What about fair treatment for Kiritapu Allan?
Fair treatment for Kiritapu Allan would have resulted in a different decision. She has not been afforded due process and as a result, the Prime Minister’s decision to revoke her Ministerial portfolios is unfair.
Employees, who like Kiri are charged with criminal offending, at least have the benefit of some basic employment protections. In this post, we look at those protections. We question why Ministers of the Crown are not afforded the same rights. Kiri Allan’s case, we argue, shows the unfair results.
Code of Conduct
At the Policy Place we see many different Codes of Conduct. They are generally similar and the one applicable to Ministers of the Crown is no exception. Like many others that apply in New Zealand workplaces, the Cabinet Manual states expectations of high ethical and behavioural standards by Ministers.
Unlike many other Codes of Conduct, the Cabinet Manual specifically applies these standards to a Minister’s personal life. However, there is an equivalent obligation in other Codes of Conduct -an employee’s obligation to refrain from any act or omission that could reasonably bring their organisation/employer into disrepute.
Fair treatment in employment
If an employee is charged with an offence or breach of Code of Conduct, they must be treated fairly in NZ law. In the criminal justice system, this means they are entitled to the presumption of innocence.
In their employment, the person who is charged with an offence, has the right to due process before any decision should be made about their employment. An impartial and fair investigation must be undertaken and the person given a fair and reasonable opportunity to answer allegations, including the opportunity to access support and advice. Only after a fair hearing and consideration of issues should any decision be made about what has occurred and then, about the appropriate action to be taken.
A criminal charge or conviction for acts committed outside of work will not always warrant disciplinary action. There must be a sufficient connection between the work role and the charge (Managing an employee charged with a criminal offence.) Even if the charge is relevant to the role, it may not justify dismissal. Other consequences, like a warning, might be more appropriate. It will depend on the circumstances.
Employment law doesn’t apply to elected officials nor to decisions about Ministerial appointments.
Yet, due process rights apply to a whole raft of decisions. Decisions about ministerial roles have significant personal and professional ramifications for ministers that are analogous to loss of employment.
For these reasons, Ministers of the Crown should be entitled to equivalent protections.

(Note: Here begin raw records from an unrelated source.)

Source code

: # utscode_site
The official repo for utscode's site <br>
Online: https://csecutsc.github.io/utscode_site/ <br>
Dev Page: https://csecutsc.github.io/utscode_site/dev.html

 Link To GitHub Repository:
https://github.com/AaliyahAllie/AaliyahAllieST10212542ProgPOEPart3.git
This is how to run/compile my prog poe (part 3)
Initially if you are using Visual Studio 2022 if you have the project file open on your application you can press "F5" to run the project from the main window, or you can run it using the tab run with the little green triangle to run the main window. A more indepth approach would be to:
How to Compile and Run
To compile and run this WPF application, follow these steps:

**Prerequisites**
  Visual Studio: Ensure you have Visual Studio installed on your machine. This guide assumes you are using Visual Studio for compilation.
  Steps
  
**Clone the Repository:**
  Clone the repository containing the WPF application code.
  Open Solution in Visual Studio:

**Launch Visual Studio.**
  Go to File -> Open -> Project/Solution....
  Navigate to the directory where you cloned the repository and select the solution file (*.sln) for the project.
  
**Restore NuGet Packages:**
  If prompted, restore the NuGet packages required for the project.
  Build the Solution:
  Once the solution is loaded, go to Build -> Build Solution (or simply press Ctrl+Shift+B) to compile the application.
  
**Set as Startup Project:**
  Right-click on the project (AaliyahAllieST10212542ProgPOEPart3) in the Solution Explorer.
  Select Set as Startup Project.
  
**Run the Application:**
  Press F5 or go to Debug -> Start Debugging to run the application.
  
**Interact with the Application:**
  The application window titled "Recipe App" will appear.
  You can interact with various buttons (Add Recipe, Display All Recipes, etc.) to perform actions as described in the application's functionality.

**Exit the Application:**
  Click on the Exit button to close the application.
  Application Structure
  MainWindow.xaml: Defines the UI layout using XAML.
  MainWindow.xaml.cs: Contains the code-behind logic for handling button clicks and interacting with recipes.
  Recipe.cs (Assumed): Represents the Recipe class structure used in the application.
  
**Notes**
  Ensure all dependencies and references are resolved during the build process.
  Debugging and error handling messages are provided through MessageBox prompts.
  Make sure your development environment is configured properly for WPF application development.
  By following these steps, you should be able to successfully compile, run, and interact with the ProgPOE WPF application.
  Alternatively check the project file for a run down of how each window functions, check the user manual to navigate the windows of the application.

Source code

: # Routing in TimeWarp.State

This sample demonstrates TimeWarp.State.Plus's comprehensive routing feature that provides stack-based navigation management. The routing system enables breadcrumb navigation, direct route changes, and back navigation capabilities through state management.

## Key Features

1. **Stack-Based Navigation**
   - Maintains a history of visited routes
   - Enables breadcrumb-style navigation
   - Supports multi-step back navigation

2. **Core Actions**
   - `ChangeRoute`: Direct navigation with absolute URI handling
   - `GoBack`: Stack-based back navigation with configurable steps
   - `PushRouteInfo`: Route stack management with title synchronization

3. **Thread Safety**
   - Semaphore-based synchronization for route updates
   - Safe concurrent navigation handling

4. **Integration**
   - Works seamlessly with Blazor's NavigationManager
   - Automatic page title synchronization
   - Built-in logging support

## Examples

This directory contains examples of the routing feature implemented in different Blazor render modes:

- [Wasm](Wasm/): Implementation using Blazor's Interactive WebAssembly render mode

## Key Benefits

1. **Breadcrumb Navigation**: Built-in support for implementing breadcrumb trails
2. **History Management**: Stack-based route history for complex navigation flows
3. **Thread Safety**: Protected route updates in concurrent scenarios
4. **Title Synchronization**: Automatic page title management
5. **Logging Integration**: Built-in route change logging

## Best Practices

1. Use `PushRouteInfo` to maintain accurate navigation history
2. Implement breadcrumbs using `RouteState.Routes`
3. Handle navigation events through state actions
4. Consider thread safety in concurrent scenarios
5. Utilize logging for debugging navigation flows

An employer’s failure to adhere to due process in employment can lead to bad decisions not just for staff but also for the workplace.
Decisions about ministerial roles are similar to employment decisions. If Ministers are not afforded due process, its more likely that bad decisions will be made. Kiri Allan’s situation demonstrates this:
- She appears to have been given no real time to properly consider and respond to the allegations against her and to access the support she needed to respond
- A full and fair investigation does not appear to have been undertaken before the PM decided she was not fit to hold a Ministerial Warrant
- No regard seems to have been given to whether Kiritapu could continue to hold some but not all of her Ministerial roles. For example, she steps down as Minister of Justice but continue as Minister for Regional Development where the criminal charges are less relevant.
- The PM referred to mental distress as the context for the criminal charges against Kiritapu. However, her mental distress doesn’t appear to have influenced or discouraged him from rising to a quick decision about her ministerial warrant.
- No regard appears to have been given to the Crown obligation of active protection under Te Tiriti o Waitangi in this case. That obligation requires the Crown to actively redress inequities experienced by Māori. Wāhine Māori in politics experience significantly more adversity and distress than others. The impacts of this on Kiri Allan should have been considered before any decision was made.
We expect a lot of our politicians. At the very least, they should be afforded the same basic protections as staff.
The Cabinet Manual needs to be changed to reflect this. If not, we are likely to continue to see bad processes leading to bad and reactionary decisions.